The Employment Appeal Tribunal has decided that an employee is classified as a “seafarer” and therefore subject to the more limited protection against discrimination afforded to seafarers under the Equality Act 2010 (EqA), despite being based in an onshore role in the UK for a period of 6 months prior to termination of his employment.
This raises an important question about when seafarers who return to work on UK soil cease to be seafarers so that any discrimination rights will be determined under normal principles applicable to non-seafarers.
As a general principle, the Equality Act 2010 (EqA) gives protection against discrimination in employment “when there is a sufficiently close link between the employment relationship and Great Britain” (see the EHRC Code). But for seafarers and/or those working on ships or hovercrafts, this general principle does not apply, and protection against discrimination is restricted to certain seafarers on UK or EEA flagged vessels. Crucially, in order to comply with the United Nations Convention on the Laws of the Seas which prevents the UK from applying its laws to vessels flying another country’s flag (see Articles 92 and 94), seafarers working on ships flying a non-UK or non-EEA flag are not protected. A seafarer is defined in the EqA as someone who is employed or engaged in any capacity on board a ship or hovercraft.
Charles Bathgate was a British national who was employed for almost 20 years as a seafarer for a company incorporated in Singapore. During 2008, Mr Bathgate commenced work as a Chief Officer on a vessel, Deep Blue, which was registered in the Bahamas, and which operated outside of UK and EEA waters. In June 2016, Mr Bathgate returned to the UK from working on Deep Blue and worked in a variety of onshore roles before accepting voluntary redundancy in January 2017 at the age of 61.
As part of his redundancy, Mr Bathgate signed a settlement agreement which entitled him to an additional payment calculated by reference to a particular collective agreement. However, the employer later refused to pay the additional payment on the basis that the relevant term in the collective agreement only applied to officers under the age of 61. Mr Bathgate alleged that this refusal to pay the additional payment was age discriminatory, and brought a claim in the Employment Tribunal.
The Employment Tribunal decided that the seafarer restriction in the EqA did not apply to post-employment discrimination. The Tribunal therefore applied the usual principles of territorial scope and concluded that his claim was covered by the EqA. However, because Mr Bathgate had already settled his claims (including future claims) through the settlement agreement, his claim was ultimately rejected.
Subsequently, both parties appealed their relevant rejected claims to the Scottish Employment Appeal Tribunal (EAT).
The EAT allowed both appeals, ultimately meaning that Mr Bathgate lost his claim. The EAT decided that:
This judgement adds a layer of complexity when determining the employment rights of a seafarer who has moved into a role onshore in the UK after a period of time on vessels. As this is a well-trodden path for many seafarers, we could see this issue arising again and again. Whilst it is helpful for employers to know that seafarers will not necessarily obtain EqA protection immediately on becoming an onshore worker, the approach taken by the judge does leave open scope for interpretation and many unanswered questions.
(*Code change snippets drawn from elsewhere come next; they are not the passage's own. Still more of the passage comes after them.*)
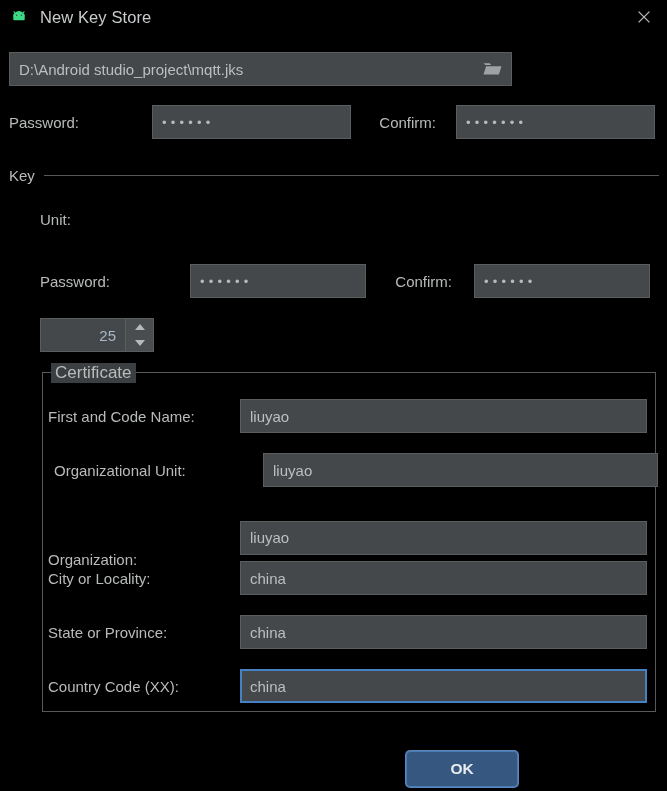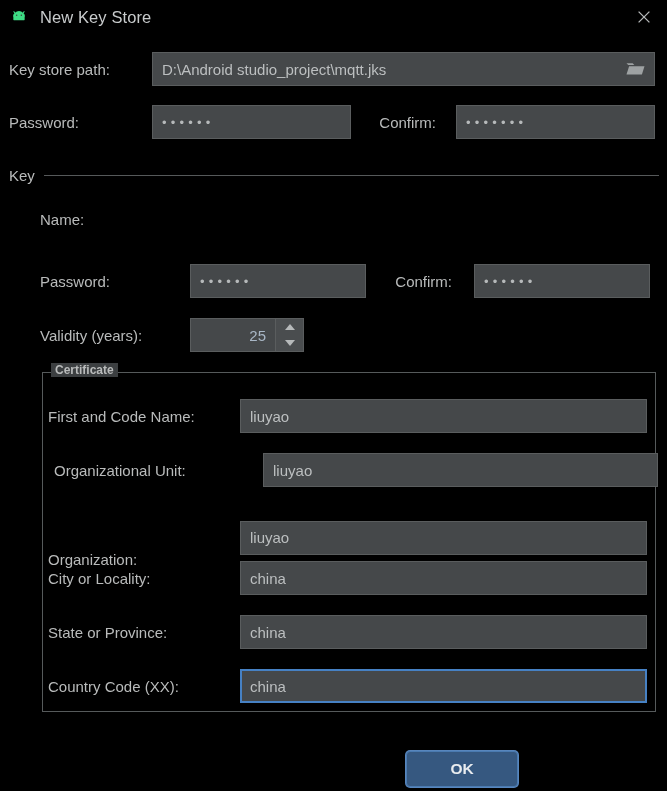"Key store path:" div.lbl { html: <div>Key store path:</div> -> none }
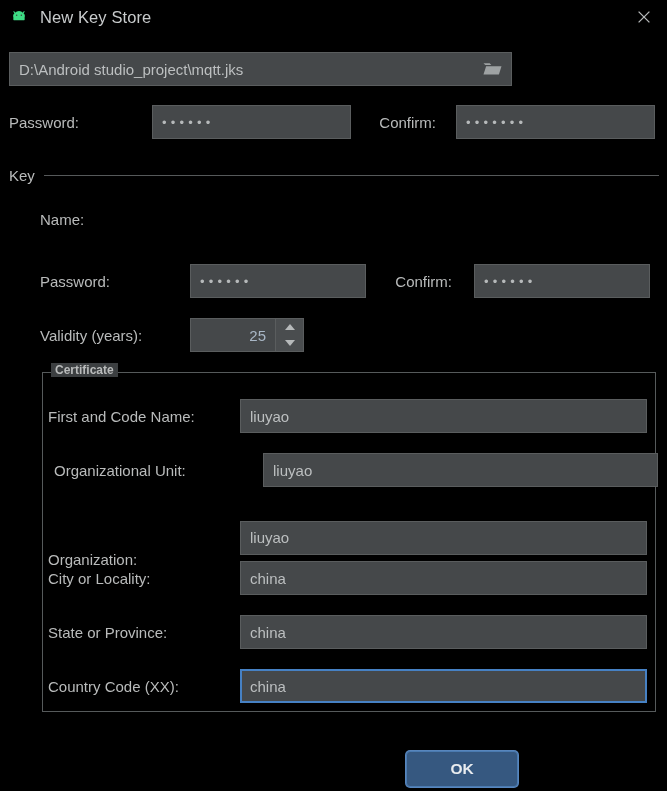"Name:" div.lbl { text: Name -> Unit }
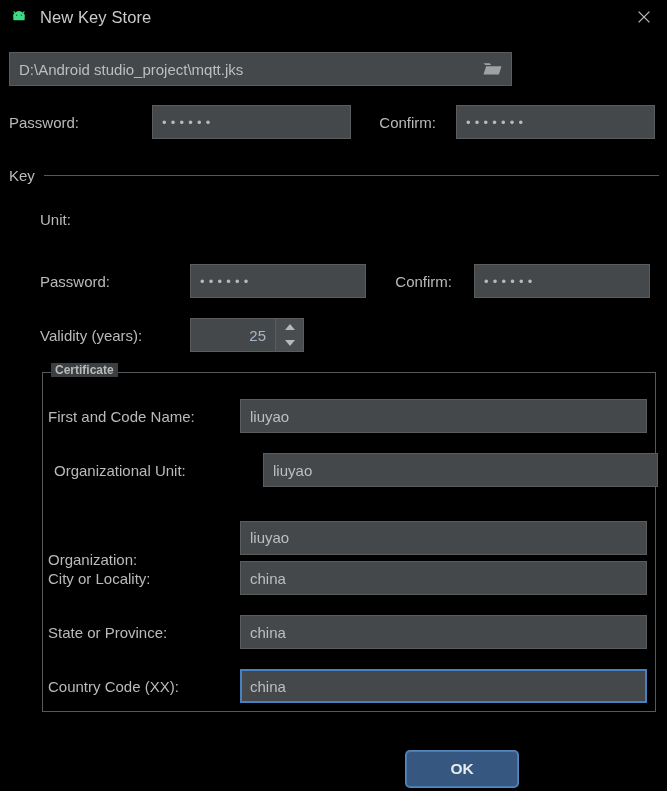"Validity (years):" div.lbl { html: <div>Validity (years):</div> -> none }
The judgment unfortunately did not set out a test for when a seafarer returning to work on UK soil would lose their “status” as a seafarer, but it did suggest that such status may be lost if the employee ”ceased to be eligible to sail on a ship or hovercraft”. This raises a multiplicity of questions regarding the potential circumstances that would terminate the status of a seafarer. There is no further guidance for employers on when or how exactly this will happen and there will no doubt be nuances when looking at how long a tenure as a seafarer will be enough to retain the status, how long onshore will be enough to lose the status and how much the contractual documents clarifying the status will impact on this determination. It appears that the decision will be made on a case-by-case basis, considering the specific circumstances and history of the seafarer.
With increasing focus on diversity and inclusion in shipping, and a recent survey showing that 60% of 1128 women from over 78 countries had encountered gender-based discrimination onboard, and with 25% of women admitting that physical and sexual harassment on vessels were common, we expect that there will be an increasing focus on ensuring access to protection against discrimination and harassment for seafarers who have moved into shore-based roles in the UK under the EqA. No doubt the maritime unions will continue to campaign for more protection in this area.
For employers, it pays to assume that UK equality laws apply to any employee on UK soil and to foster a culture which does not tolerate discrimination and harassment in any event. This decision also makes the case for employers to clearly state whether a seafarer making the transition onshore retains their status as a seafarer or becomes a non-seafarer to avoid uncertainty as to the application of the law.